* **DATA TO PROCESS**
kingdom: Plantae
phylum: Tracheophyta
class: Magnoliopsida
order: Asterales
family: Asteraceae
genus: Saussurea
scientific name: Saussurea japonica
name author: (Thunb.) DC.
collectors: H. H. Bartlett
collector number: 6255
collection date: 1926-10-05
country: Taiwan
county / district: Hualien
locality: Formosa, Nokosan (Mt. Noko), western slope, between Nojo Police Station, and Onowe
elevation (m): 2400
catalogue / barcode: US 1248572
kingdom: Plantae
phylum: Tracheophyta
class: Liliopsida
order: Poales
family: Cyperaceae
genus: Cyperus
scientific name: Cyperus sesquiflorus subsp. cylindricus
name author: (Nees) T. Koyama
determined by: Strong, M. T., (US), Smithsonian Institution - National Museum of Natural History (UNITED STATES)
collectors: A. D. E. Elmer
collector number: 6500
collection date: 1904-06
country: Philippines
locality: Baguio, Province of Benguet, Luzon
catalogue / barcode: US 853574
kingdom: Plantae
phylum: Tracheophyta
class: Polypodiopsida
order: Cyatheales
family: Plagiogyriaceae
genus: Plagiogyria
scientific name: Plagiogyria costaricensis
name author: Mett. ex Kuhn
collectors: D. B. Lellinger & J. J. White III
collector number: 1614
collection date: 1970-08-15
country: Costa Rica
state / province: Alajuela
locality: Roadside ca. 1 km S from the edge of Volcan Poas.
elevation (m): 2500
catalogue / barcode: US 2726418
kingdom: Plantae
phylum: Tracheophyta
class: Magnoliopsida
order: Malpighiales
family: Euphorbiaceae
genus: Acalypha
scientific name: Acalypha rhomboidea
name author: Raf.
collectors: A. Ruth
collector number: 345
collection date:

* **WHAT THE EXERCISE ASKS**
Put the lines of the listing above, starting at the line that contains "family: Cyperaceae" and ending at the line that contains "scientific name: Plagiogyria costaricensis", into a JSON list of strings with one string per line.

* **RESPONSE BELOW**
[
  "family: Cyperaceae",
  "genus: Cyperus",
  "scientific name: Cyperus sesquiflorus subsp. cylindricus",
  "name author: (Nees) T. Koyama",
  "determined by: Strong, M. T., (US), Smithsonian Institution - National Museum of Natural History (UNITED STATES)",
  "collectors: A. D. E. Elmer",
  "collector number: 6500",
  "collection date: 1904-06",
  "country: Philippines",
  "locality: Baguio, Province of Benguet, Luzon",
  "catalogue / barcode: US 853574",
  "kingdom: Plantae",
  "phylum: Tracheophyta",
  "class: Polypodiopsida",
  "order: Cyatheales",
  "family: Plagiogyriaceae",
  "genus: Plagiogyria",
  "scientific name: Plagiogyria costaricensis"
]